Tyle Polacy trzymają "w skarpecie". Kwota powala, ale jest jeden poważny problem

Najświeższe dane świadczą, że Polacy niechętnie sięgają po inwestycje, nawet te, które nie są obarczone ryzykiem. Zwiększa się natomiast ilość środków zgromadzonych na rachunkach gwarantujących najszybszą dostępność gotówki. Choć eksperci mówią o niskim poziomie edukacji ekonomicznej, to przyczyny mogą leżeć gdzie indziej. Optymizmem napawa natomiast postawa młodych.

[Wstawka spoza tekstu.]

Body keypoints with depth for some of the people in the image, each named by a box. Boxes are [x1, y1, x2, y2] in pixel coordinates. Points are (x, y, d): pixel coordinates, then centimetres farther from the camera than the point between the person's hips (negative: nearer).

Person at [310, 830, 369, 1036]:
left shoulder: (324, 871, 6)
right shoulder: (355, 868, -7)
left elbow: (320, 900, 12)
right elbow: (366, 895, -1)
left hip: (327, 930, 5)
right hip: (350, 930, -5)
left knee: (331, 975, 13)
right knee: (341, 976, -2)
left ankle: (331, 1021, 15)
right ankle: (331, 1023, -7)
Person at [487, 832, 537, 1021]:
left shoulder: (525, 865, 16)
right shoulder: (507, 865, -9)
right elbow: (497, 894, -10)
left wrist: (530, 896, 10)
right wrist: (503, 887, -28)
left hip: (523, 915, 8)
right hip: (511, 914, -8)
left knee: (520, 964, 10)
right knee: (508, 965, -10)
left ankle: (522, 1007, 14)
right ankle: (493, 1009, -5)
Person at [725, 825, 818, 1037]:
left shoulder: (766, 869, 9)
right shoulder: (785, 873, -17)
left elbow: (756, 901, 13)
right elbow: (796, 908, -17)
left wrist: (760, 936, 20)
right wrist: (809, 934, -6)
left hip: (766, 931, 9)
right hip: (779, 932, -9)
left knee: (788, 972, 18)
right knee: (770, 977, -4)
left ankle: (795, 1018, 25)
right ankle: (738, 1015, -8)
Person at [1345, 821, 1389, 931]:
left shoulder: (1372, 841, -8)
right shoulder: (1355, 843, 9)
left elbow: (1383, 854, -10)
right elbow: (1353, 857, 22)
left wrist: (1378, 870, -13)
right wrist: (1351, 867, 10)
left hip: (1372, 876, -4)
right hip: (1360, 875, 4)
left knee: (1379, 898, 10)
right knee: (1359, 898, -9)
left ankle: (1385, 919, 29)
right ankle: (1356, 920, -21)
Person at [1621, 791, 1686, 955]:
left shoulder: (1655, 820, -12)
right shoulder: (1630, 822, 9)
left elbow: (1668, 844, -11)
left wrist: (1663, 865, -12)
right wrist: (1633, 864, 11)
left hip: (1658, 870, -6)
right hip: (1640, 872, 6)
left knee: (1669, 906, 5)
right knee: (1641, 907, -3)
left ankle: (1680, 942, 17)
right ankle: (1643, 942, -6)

Rekordowa kwota na rachunkach bieżących – te pieniądze mogłyby na siebie zarabiać
W kontekście dyskusji o deregulacji bezustannie powtarzany jest argument o tym, że Polacy są narodem przedsiębiorczym. Nie świadczą o tym nasze zwyczaje związane z gospodarowaniem majątkiem. Dane Narodowego Banku Polskiego i Polskiego Funduszu Rozwoju skompilowane przez "Super Express" pokazują, że oszczędności Polaków nie zarabiają.
Wrażenie robi kwota zgromadzona w gotówce i na zwyczajnych depozytowych rachunkach bankowych. Szacuje się, że aktualnie Polacy chowają "w skarpecie" aż 1,3 biliona złotych.

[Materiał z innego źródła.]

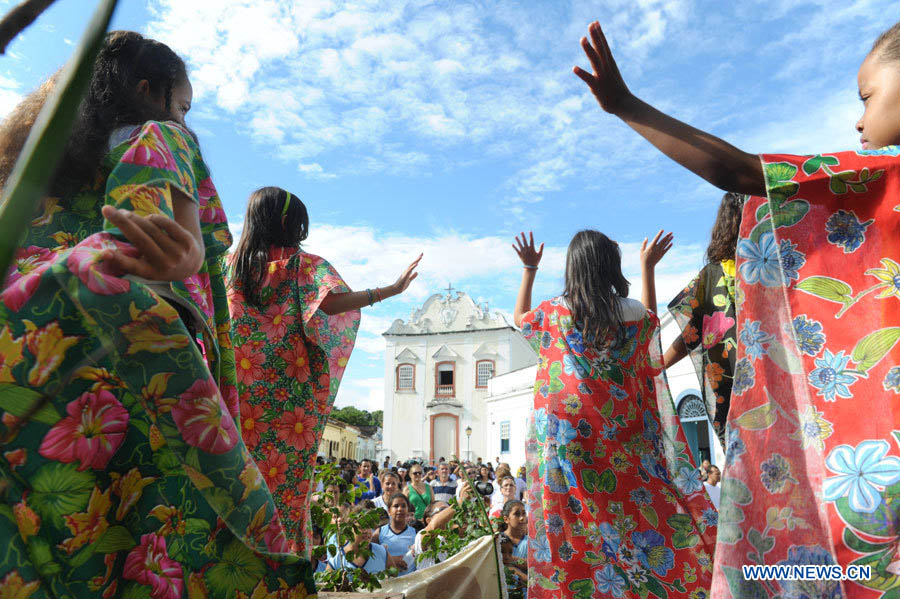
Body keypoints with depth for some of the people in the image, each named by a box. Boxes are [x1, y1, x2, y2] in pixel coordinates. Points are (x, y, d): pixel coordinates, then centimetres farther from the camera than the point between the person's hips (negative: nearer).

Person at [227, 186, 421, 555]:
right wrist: (392, 289, -20)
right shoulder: (304, 264, -3)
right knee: (289, 480, 4)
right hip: (290, 388, -3)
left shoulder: (231, 264, 9)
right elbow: (331, 303, -20)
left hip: (244, 389, 4)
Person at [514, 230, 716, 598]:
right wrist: (647, 267, 24)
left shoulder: (554, 311, -7)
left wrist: (529, 269, 17)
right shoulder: (631, 311, -4)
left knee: (573, 512, 5)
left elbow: (520, 318, 16)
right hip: (618, 428, 2)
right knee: (632, 502, 12)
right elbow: (652, 317, 22)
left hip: (564, 429, -1)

Oszczędność "w skarpecie" rosną, zainteresowanie lokatami maleje
Kwota 1,3 biliona złotych stanowi aż 70 proc. depozytów. Pieniądze te, jeśli są inwestowane, to przez banki i to one, a nie Polacy na nich zarabiają. Na samych rachunkach bieżących i kontach oszczędnościowych Polacy zgromadzili 900 miliardów złotych.
Dla porównania, 30 proc. oszczędności znalazło się w lokatach krótkoterminowych, które w Polsce są oprocentowane rekordowo nisko – średnio 1,5 proc. ponad inflację bazową – co z pewnością nie zachęca do mrożenia środków. Ważne są nie tylko bieżące dane, ale też ogólny trend, który nie napawa optymizmem.

Polakom koło nosa przechodzi 50 mld zł rocznie, ale trudno im się dziwić
Polacy "chomikują" oszczędności coraz chętniej. W zeszłym roku wartość środków, do których dostęp można uzyskać natychmiastowo (rachunki bieżące lub konta oszczędnościowe) wzrosła o 101 mld zł. W tym samym czasie kwota zgromadzona na lokatach terminowych zwiększyła się o zaledwie 16 mld zł.
Osobną kwestię stanowi ilość fizycznej gotówki zgromadzonej poza systemem bankowym. Ta w okresie od grudnia 2023 r. do kwietnia br. wzrosła z 362 mld zł do aż 416 mld zł. Szacuje się, że gdyby rzeczone 1,3 mld umieścić na 4-procentowej w skali roku lokacie, Polacy wzbogaciliby się o 50 mld zł brutto rocznie.
Choć podnoszony jest argument, że za taki stan rzeczy odpowiada niski poziom edukacji ekonomicznej, to nie sposób pominąć zjawiska ekonomicznego niepokoju, jaki trwa i w zasadzie tylko nasila się od co najmniej 5 lat. Trudno dziwić się Polakom, że chcą dysponować łatwo dostępną gotówką, gdy wojnę toczą dwa sąsiadujące z Polską państwa.
Optymizmem napawa młode pokolenie. Chętniej pracują, niż sięgają po kredyty, zadłużenie spada
Jeśli szukać pozytywów, to dostarczają go dane z Rejestru Dłużników BIG InfoMonitor, o których pisze money.pl. Okazuje się, że wyklinane od roszczeniowości i nieróbstwa pokolenie Z radzi sobie finansowo znacznie lepiej niż starsi Polacy. Świadczy o tym relatywnie nieduże i spadające z roku na rok zadłużenie.
W grupie wiekowej 18-24 lata łączne zadłużenie wyniosło na koniec lutego 873 mln zł, czyli aż o 172 mln zł mniej niż rok wcześniej. O 10,3 tys., do 119 379, spadła liczba zadłużonych, która nie spłaca swoich zobowiązań. Młodzi mają także chętniej inwestować w rozwój i edukację niż w rozrywkę i raczej szukają dodatkowych źródeł zarobku, niż sięgają po pożyczki czy kredyty.